Donde Lázaro
M i lugar favorito es el pasado. Contra lo que pudiera pensarse, se trata de un lugar muy vivo y en continuo movimiento. El caso es que este verano murió Lázaro. Su restaurante ya ha abierto las puertas, con gran éxito, en esa ciudad de los recuerdos donde se excavan a cada poco nuevas avenidas, se diseñan jardines y toman piso personajes elegantes y esenciales. Uno de los beneficios de la edad madura es el crecimiento constante de esta ciudad interior y la sombra que proyectan sus arboledas sobre la incandescencia del presente. Lázaro murió sin quererlo, luchando a brazo partido, con un cabreo enorme, y se comprende. Aún era joven y estaba empezando a disfrutar de su particular ciudad retirada. La muerte tiene este aspecto sacrifical: ensancha la memoria de los vivos a costa de la propia. Cuando mi pasado está, no está la muerte, es lo que, en realidad, dejó dicho Epicuro. El pasado es la única primera persona del singular.
Lázaro organizó el restaurante más limpio de Barcelona. Se trata de un adjetivo con muchas variaciones. Una la dio Néstor Luján, que era un habitual. Cuando enfermó mortalmente y lo ingresaron en el hospital Clínico no sólo pidió que le trajeran la comida de donde Lázaro. También los cubiertos. Todo le daba asco, a excepción de esta platería. Lo comprendí perfectamente. A veces también yo iba a comer allí estrictamente para limpiarme. Un restaurante limpio es muchas más cosas. Un lugar donde se sabe bien lo que hay en el plato. Donde uno paga por lo que hay y no por ilusiones, incluso legítimas. Un lugar bien iluminado, silencioso y estable. Baste decir, como resumen, que el mejor plato de los que presentaba eran unas croquetas de Jabugo. ¿Quién come croquetas fuera de casa, sin la visión, aunque fugaz, de unas manos, y no las de mamá, en la masa? Favorecidas, sin duda, por su consistencia aérea, las croquetas aparecían en el plato como meros dones de la naturaleza ante los que no se planteaban mayores indagaciones.
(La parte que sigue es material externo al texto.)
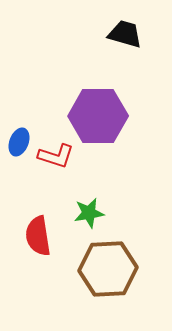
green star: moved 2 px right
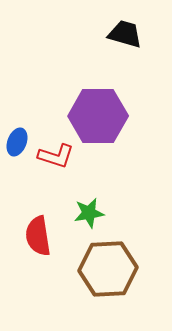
blue ellipse: moved 2 px left
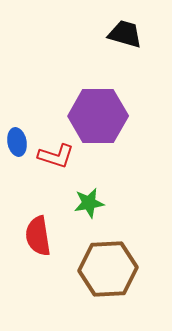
blue ellipse: rotated 32 degrees counterclockwise
green star: moved 10 px up
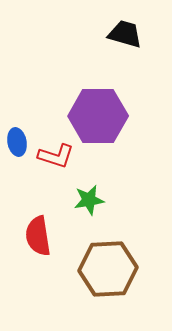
green star: moved 3 px up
Cuando una cocina, es decir, una manipulación, adquiere esta condición frutal, edénica, decimos que un restaurante ha cumplido su misión. O sea que donde Lázaro, como en los libros escritos con educación, no se veían nunca las tripas: ni siquiera en su morcilla de Burgos o en su plato de callos con garbanzos, monumentos al olvido.
A Lázaro le gustaban los escritores. Tenía a Espinàs como un plato más de la casa. Y el rostro se le iluminaba cuando veía entrar a uno de ellos, de paso por su casa. A Francisco Rico, el mediodía de una Nochebuena, le presentó un atún fresco que adelantó el natalicio. En cuanto a Eduardo Mendoza, el restaurante era uno de los escasos accidentes que encendían sus leves carrillos y era realmente prodigioso ver cómo, desde su general desasimiento, mojaba pan en la salsa. A Umbral, una noche, Lázaro mandó guisarle un arroz blanco, muy zen, cuando comprendió que el escritor se hacía cada día una paella con sus metáforas. Cuanto más caprichosos se mostraban los escritores, mayor era su contento y más ancha su sonrisa. Nunca fue tan feliz, y fue poco antes de morir, que cuando Ferlosio le pidió para beber una buena jarra de agua del grifo, porque probar el agua corriente del lugar adonde llega, decía el maestro, es una obligación del viajero.
En el paisaje que supo organizar, tras muy arduos esfuerzos, figuraban también los conspiradores del mediodía. No sólo es que usualmente fueran donde Lázaro a la hora de comer, sino que eran conspiradores que ya habían atravesado su mediodía. Aunque no sus demonios. Francesc Sanuy era el más habitual, otro plato de la casa. Pero también aparecieron por allí Lluís Prenafeta y Josep Maria Cullell. Los crepúsculos lo ennoblecen todo y lucían hasta hermosos. Los conspiradores solían ocupar un reservado, como de juguete, al lado de la cocina. Todo el restaurante los oía, a través de la falsa ventana del tabique. Pero nada importaba ya.
En septiembre, las hermanas de Lázaro verán si siguen. Fina, madre fogones, es una cocinera asombrosa, y Carmen tiene el punto de cocción exacto, entre la reserva y la amabilidad, que debe caracterizar al que toma nota de la vida. Es una decisión difícil, desde luego, ahora que Lázaro se ha pasado a la competencia.